Greg Stolze (born 1970) is an American game designer, writer and novelist, whose work has mainly focused on writing for role-playing games and related intellectual properties.
Stolze began his career writing role playing games professionally when he was chosen by Jonathan Tweet to write for the Everway storytelling game; the Spherewalker Sourcebook was Stolze's first full-length RPG book. Subsequently, he was commissioned to write the original Usagi Yojimbo Roleplaying Game.

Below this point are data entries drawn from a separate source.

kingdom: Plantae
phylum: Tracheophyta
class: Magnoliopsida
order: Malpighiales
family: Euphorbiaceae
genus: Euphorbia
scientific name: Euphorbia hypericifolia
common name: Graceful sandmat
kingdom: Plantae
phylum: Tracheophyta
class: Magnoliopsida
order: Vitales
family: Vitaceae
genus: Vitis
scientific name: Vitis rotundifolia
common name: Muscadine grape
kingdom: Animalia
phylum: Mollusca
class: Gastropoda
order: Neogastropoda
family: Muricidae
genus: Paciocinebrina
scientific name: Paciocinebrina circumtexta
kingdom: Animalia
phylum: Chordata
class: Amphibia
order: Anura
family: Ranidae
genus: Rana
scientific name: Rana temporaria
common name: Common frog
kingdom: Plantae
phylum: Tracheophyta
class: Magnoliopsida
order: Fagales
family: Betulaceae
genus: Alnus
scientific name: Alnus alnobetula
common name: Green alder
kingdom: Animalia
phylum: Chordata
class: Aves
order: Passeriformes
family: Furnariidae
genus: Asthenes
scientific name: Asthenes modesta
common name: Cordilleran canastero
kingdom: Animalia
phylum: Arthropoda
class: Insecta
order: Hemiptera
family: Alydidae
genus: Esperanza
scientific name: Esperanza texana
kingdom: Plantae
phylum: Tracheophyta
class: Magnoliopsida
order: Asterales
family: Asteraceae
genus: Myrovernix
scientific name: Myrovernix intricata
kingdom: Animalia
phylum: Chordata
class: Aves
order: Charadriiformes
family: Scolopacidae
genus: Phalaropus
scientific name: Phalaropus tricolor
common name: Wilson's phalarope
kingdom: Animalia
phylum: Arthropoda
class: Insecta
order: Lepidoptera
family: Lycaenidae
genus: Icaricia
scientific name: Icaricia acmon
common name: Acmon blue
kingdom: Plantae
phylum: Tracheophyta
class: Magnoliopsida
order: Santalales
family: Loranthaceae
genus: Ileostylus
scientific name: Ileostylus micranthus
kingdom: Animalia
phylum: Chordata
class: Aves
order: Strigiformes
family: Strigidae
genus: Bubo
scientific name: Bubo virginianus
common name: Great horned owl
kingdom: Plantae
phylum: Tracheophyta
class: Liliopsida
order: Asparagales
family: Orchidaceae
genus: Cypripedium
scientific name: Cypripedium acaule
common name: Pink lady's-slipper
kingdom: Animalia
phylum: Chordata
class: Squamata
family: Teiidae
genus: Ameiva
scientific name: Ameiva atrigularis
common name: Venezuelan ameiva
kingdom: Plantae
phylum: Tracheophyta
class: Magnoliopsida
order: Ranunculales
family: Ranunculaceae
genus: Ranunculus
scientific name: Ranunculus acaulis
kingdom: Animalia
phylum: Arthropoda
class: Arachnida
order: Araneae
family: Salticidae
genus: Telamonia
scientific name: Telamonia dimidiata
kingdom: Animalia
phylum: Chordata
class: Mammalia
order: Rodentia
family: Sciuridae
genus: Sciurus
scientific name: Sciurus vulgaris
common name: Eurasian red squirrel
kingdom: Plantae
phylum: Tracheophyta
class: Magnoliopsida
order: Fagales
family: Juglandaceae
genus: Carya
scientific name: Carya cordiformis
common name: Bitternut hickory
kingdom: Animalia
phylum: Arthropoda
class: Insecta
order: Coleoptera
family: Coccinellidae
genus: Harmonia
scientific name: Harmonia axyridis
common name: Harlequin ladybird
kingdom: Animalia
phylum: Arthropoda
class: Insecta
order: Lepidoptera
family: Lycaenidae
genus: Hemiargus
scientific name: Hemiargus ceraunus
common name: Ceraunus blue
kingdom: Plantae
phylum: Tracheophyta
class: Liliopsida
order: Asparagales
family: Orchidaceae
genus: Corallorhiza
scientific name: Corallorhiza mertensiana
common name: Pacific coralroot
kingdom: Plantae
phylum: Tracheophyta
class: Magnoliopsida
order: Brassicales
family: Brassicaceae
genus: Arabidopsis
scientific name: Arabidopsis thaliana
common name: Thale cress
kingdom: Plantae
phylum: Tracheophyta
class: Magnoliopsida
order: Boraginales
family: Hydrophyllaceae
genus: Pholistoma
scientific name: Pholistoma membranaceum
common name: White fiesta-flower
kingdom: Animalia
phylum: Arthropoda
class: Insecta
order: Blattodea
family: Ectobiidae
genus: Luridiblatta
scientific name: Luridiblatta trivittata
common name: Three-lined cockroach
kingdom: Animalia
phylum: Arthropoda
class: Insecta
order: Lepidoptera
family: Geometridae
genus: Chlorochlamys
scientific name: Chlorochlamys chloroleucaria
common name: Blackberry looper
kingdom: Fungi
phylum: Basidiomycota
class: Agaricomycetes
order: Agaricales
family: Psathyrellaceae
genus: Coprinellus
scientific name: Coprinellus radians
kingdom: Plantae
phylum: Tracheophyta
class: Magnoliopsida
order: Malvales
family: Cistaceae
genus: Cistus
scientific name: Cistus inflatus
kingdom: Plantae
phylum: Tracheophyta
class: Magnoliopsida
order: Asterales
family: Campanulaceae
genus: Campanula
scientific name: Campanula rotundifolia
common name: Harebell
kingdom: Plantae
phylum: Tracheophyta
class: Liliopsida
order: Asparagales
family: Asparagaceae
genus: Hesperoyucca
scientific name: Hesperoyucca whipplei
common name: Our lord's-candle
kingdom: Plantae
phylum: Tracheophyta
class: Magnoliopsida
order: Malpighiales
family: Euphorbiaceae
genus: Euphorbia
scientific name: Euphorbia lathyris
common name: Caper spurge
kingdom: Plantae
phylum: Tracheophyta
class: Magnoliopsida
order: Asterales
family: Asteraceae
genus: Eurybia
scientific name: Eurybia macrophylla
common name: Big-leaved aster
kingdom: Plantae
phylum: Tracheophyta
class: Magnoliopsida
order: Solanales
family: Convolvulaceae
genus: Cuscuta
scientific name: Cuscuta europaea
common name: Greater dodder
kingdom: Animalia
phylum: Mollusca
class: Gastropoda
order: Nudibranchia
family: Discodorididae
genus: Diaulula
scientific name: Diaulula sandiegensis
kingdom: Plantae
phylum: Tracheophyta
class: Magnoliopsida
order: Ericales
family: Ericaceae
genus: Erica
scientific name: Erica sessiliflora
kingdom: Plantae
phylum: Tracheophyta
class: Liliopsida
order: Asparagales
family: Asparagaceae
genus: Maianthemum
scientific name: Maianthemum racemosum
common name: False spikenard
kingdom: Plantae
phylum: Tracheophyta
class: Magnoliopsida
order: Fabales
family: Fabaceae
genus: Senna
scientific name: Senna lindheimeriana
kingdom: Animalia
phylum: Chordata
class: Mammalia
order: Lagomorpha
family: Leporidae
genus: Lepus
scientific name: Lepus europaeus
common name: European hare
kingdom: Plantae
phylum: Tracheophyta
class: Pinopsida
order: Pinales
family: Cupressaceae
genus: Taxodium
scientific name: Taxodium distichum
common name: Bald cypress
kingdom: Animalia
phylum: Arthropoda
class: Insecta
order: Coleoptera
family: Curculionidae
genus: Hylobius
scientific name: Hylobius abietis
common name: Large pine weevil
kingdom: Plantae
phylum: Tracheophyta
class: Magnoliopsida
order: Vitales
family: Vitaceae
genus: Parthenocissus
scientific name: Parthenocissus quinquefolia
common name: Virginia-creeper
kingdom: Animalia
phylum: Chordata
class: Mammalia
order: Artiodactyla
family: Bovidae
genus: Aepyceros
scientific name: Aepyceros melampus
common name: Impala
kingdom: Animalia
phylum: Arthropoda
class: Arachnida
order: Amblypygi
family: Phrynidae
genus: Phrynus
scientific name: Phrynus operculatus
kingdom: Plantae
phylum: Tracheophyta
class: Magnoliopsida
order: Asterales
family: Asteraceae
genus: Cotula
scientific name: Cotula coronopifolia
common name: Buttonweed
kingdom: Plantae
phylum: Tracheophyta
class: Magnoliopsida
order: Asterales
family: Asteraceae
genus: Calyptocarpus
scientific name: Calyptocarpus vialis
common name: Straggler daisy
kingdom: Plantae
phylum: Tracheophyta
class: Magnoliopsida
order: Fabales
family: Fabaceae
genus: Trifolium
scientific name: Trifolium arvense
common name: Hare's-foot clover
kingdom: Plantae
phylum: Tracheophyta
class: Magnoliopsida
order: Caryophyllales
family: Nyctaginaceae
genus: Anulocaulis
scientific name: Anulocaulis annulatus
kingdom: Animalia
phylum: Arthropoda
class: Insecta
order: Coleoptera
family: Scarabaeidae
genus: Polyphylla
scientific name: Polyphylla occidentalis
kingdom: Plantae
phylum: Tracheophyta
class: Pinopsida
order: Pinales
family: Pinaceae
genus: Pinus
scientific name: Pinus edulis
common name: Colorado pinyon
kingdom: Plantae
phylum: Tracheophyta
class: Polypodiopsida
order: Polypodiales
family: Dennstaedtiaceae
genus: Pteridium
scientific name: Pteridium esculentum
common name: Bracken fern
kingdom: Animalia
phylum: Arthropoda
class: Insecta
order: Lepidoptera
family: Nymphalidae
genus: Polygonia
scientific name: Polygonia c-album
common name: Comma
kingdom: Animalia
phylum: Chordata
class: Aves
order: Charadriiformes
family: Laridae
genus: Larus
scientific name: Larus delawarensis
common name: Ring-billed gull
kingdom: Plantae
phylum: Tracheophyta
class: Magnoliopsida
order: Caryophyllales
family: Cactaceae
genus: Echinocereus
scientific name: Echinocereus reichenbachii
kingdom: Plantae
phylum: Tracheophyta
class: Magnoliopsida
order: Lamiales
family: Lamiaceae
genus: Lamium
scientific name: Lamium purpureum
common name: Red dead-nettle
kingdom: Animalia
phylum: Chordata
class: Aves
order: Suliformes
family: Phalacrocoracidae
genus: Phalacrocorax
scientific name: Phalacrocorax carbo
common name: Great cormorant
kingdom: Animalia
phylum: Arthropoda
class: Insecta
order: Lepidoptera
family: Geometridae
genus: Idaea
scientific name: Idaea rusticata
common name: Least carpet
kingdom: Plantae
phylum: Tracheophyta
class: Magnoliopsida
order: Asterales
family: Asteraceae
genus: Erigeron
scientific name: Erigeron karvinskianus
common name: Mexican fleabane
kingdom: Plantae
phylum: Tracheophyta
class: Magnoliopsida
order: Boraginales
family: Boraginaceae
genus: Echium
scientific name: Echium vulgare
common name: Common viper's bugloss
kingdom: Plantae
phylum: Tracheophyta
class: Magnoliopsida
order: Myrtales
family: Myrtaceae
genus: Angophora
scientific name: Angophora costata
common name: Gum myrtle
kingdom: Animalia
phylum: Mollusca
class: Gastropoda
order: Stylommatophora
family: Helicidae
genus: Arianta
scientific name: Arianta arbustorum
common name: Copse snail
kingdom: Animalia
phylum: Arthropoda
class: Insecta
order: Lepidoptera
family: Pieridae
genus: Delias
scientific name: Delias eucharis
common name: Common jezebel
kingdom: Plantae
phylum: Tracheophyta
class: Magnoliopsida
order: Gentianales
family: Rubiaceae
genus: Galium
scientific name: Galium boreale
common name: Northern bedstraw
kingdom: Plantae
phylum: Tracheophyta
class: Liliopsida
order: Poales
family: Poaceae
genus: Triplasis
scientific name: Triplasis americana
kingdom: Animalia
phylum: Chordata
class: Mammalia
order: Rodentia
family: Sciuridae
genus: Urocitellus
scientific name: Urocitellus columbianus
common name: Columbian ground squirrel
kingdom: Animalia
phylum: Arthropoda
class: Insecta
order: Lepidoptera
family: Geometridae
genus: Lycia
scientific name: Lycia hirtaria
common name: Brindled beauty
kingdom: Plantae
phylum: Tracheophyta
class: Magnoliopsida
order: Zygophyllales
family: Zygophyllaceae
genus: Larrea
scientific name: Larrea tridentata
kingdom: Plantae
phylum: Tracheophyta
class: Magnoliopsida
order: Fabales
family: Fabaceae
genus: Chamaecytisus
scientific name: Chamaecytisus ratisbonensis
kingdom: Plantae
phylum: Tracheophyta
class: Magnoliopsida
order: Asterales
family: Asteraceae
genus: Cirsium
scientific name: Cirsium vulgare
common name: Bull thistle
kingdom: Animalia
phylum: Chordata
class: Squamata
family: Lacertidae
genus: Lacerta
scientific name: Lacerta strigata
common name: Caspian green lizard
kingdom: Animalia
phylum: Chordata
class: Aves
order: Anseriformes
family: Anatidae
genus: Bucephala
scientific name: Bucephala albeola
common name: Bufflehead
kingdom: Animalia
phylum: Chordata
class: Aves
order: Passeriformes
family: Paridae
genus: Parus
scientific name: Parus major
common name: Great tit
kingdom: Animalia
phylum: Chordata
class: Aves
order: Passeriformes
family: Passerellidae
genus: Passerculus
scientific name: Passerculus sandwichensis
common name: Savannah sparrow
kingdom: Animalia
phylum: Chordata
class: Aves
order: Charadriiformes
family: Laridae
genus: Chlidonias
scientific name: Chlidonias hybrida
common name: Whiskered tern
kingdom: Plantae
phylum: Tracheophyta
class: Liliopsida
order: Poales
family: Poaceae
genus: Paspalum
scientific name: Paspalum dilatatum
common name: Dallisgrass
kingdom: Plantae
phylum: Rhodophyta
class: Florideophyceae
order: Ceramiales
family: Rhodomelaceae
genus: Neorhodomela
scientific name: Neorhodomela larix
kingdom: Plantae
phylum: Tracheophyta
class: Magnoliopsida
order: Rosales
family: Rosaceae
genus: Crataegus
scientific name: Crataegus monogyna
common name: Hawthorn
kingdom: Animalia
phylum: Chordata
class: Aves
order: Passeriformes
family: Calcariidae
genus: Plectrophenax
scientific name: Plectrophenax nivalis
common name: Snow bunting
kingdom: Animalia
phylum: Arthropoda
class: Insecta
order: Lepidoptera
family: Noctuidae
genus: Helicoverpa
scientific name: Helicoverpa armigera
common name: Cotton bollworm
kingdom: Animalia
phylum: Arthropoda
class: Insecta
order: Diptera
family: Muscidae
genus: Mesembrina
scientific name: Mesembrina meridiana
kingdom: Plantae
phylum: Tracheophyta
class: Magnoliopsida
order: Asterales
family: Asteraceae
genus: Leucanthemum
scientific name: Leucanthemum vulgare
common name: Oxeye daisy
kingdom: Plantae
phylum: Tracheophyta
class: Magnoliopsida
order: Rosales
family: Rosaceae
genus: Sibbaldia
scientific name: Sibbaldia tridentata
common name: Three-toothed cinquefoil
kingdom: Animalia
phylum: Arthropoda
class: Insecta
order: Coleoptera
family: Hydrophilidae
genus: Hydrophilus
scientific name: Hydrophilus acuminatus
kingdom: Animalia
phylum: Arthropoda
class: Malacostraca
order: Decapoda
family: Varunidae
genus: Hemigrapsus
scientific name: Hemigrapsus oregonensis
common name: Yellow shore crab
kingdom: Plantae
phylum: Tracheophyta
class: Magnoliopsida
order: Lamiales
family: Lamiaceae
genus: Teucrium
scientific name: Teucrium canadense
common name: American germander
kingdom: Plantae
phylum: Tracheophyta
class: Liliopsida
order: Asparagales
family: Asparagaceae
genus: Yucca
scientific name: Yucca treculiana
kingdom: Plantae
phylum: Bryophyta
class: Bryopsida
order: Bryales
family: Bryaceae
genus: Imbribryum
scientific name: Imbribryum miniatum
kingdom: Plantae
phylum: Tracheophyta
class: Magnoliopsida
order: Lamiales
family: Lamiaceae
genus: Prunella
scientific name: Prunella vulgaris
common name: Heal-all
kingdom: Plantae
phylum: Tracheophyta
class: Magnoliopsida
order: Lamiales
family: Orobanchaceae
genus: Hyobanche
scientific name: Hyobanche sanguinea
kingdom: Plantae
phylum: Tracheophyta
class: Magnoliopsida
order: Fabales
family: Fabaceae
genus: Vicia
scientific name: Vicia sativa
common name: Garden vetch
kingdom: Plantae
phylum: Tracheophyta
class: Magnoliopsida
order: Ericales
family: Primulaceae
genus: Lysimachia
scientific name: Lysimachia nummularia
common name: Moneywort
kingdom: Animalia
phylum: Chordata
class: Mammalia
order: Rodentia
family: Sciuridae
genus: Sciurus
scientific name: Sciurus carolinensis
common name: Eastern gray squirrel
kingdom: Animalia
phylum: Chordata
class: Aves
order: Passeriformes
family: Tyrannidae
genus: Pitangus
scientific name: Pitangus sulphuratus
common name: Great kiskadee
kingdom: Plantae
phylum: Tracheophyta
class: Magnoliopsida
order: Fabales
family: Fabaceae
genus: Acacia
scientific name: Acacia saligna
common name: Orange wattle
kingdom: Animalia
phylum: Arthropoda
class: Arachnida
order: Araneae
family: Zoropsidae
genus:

Stolze had met John Scott Tynes when they collaborated with Robin Laws to write Wildest Dreams (1993), a supplement for Tweet's Over the Edge.[1] Stolze and Tynes later co-designed the roleplaying game Unknown Armies; Stolze helped write the mechanics for the game, based on a setting Tynes had been developing for a few years.[1] Although Atlas Games expressed interest in Unknown Armies, Tynes chose to go with Archon Games. Then, Tynes and Stolze learned that founder Lisa Manns was going to close Archon Games; when she returned the rights to them, they looked for a new publisher, and Atlas Games ultimately published the game in January 1999.[1] Stolze then became the line editor for Feng Shui, the role-playing game by Laws based on the Hong Kong action genre.[1]
Meanwhile, Stolze and Dennis Detwiller worked to get their game Godlike ready for publication by Pagan Publishing; however Pagan was going to close, so Detwiller took the game to his friends Hsin Chen and Aron Anderson, who created the company Hawthorn Hobgoblynn Press (later known as Eos Press) in 2001 to publish the game.[1] Godlike uses the One-Roll Engine (ORE) dice system created by Stolze; in 2003 he withdrew the license from EOS to use ORE.[1] Detwiller formed Arc Dream Publishing in 2002 to produce supplements for Godlike, and in 2003 Arc Dream licensed the ORE from Stolze,[1] which it subsequently used in other genres, such as in Benjamin Baugh's RPG Monsters and Other Childish Things. Meanwhile, Stolze contributed to role-playing game books for White Wolf Game Studio[2] including and and wrote novels set in the world of these games. Stolze also created the traditional strategy board game Elemental for Kenzer & Company.[3]
For Arc Dream, Stolze co-authored Wild Talents (2006), the "sequel" to Godlike, with Detwiller, Kenneth Hite and Shane Ivey, and also wrote alternate settings for the game such as eCollapse. Arc Dream also published a print edition of Reign Enchiridion, a simplified version of his Reign fantasy RPG which featured an innovative group resolution mechanic built on the ORE rules.[1] He later incorporated similar rules in the Progenitor setting for Wild Talents.
Some of Stolze's later work has been self-published using the "ransom method", whereby the game is only released when enough potential buyers have contributed enough money to reach a threshold set by the author.[4] For example, Stolze released the wargame Meatbot Massacre[3] after its ransom goal was met. Stolze has also co-written the free game NEMESIS, which juxtaposes the One-Roll Engine with the Madness Meter derived from Unknown Armies.[5] Stolze has also produced small, independent role-playing games such as Executive Decision and ... in Spaaace!,[3] and subsequently published Dinosaurs ... in SPAAACE (using the same Token Effort system), after a successful Kickstarter campaign.[6] Subsequently, Arc Dream released the ORE RPG Better Angels, where each player plays one character, while also taking the role of the demon who grants another player character's superpowers.
Stolze has participated in two projects resulting from highly successful Kickstarters: the Delta Green role-playing game from Arc Dream publishing,[7] and the Third Edition of Unknown Armies, for Atlas Games.[8] In addition, his own successful kickstarter resulted in the publication of the experimental novel "You", written in the second person and set, like his previous novels Godwalker and Switchflipped, in the universe of the Unknown Armies RPG.